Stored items
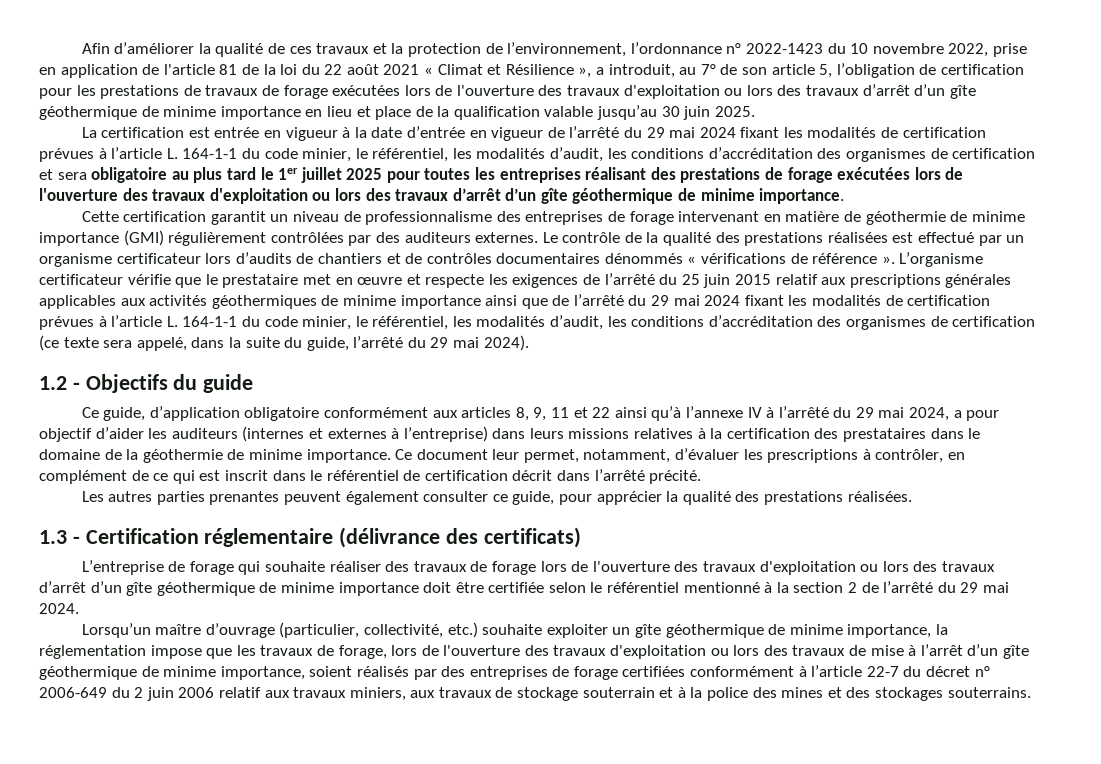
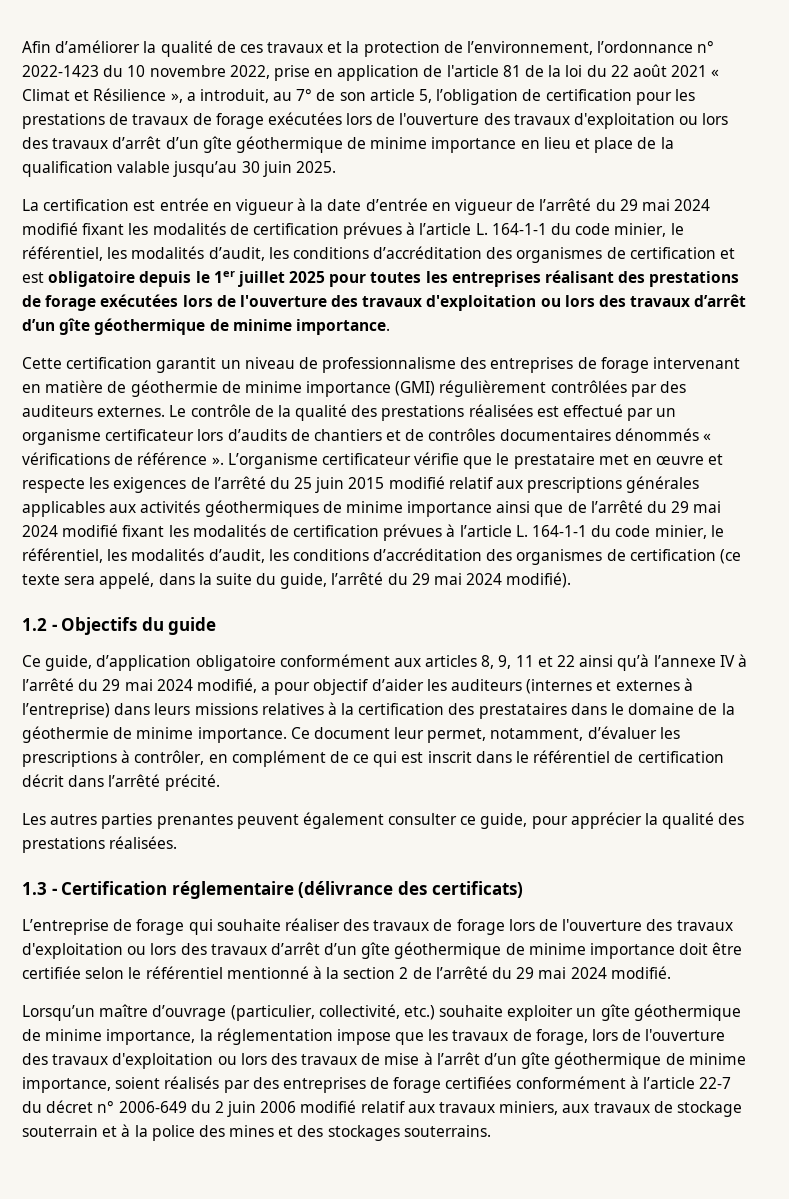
(736, 132) none -> [22,222,78,235] modifié
[57,167,256,183] sera obligatoire au plus tard -> [22,271,192,287] est obligatoire depuis
(772, 279) none -> [388,476,445,489] modifié
(741, 300) none -> [62,524,119,537] modifié
[483,335,529,351] 2024). -> [466,572,572,588] 2024 modifié).
[909,407,950,421] 2024, -> [156,678,257,693] 2024 modifié,
[39,603,79,614] 2024. -> [570,966,671,979] 2024 modifié.
(215, 692) none -> [300,1100,357,1113] modifié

* Activity
For each line above, output its wording exactly and leave out any picture.

* Exercise solution
(736, 132) none -> [22,222,78,235] modifié
[57,167,256,183] sera obligatoire au plus tard -> [22,271,192,287] est obligatoire depuis
(772, 279) none -> [388,476,445,489] modifié
(741, 300) none -> [62,524,119,537] modifié
[483,335,529,351] 2024). -> [466,572,572,588] 2024 modifié).
[909,407,950,421] 2024, -> [156,678,257,693] 2024 modifié,
[39,603,79,614] 2024. -> [570,966,671,979] 2024 modifié.
(215, 692) none -> [300,1100,357,1113] modifié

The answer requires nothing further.